Question

I'm trying to wrap my mind around graph data right now. I'm finding it difficult to think in terms of property graphs. On the vertex centric indeces docs page, there is an example involving twitter data. The Gremlin code is:

g = TitanFactory.open(conf)
// graph schema construction
g.makeKey('name').dataType(String.class).indexed(Vertex.class).make()
time = g.makeKey('time').dataType(Long.class).make()
if(useVertexCentricIndices)
  g.makeLabel('tweets').sortKey(time).make()
else 
  g.makeLabel('tweets').make()
g.commit()

// graph instance construction
g.addVertex([name:'v1000']);
g.addVertex([name:'v10000']);
g.addVertex([name:'v100000']);
g.addVertex([name:'v1000000']);

for(i=1000; i<1000001; i=i*10) {
  v = g.V('name','v' + i).next();
  (1..i).each {
    v.addEdge('tweets',g.addVertex(),[time:it])
    if(it % 10000 == 0) g.commit()
  }; g.commit()
}

The explanation is that each edge represents someone tweeting a tweet vertex. This doesn't make sense to me as a schema. Why should any two nodes be connected? If the answer is that the edge connects different tweets that a user has tweeted, then one edge connects more than one node. This would mean that Titan is a hypergraph, which I thought it wasn't.
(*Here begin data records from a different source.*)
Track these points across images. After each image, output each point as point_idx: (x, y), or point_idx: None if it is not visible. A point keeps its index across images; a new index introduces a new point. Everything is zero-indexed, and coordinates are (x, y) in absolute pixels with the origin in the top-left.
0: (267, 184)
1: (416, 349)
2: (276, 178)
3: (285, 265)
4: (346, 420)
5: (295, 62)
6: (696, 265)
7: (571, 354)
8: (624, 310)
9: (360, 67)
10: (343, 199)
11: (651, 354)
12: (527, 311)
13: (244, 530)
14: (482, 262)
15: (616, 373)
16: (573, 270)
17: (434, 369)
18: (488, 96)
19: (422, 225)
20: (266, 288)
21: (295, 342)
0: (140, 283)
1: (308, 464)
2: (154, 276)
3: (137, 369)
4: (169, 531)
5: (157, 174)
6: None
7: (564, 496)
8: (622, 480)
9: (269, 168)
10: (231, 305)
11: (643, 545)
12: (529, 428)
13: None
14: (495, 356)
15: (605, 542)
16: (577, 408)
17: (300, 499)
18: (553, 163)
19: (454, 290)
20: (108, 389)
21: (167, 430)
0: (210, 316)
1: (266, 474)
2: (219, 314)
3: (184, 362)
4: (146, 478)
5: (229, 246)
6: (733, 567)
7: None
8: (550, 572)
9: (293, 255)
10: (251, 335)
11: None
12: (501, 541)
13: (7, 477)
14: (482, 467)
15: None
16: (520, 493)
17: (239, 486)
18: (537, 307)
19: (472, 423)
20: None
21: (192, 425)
In short, can someone explain this example better than the docs?

Was it helpful?

Solution

The example in the wiki is a bit over-simplified and is designed to convey the concept of vertex-centric indices. On its own, it might not be he best thing to use for purposes of understanding how to model a schema in general. That said, I think the model still makes basic sense (at least in that light).

If the answer is that the edge connects different tweets that a user has tweeted, then one edge connects more than one node.

I'm not sure where you see that in the code. I see 4 user vertices who are doing the tweeting (v1000, v10000, etc). The for loop iterates each user and adds tweet edges for each. On each creation of an edge a new vertex is created to represent the tweet. Perhaps I'm misunderstanding you but in that sense an edge does not connect more than two vertices. It only connects from user vertex into tweet vertex.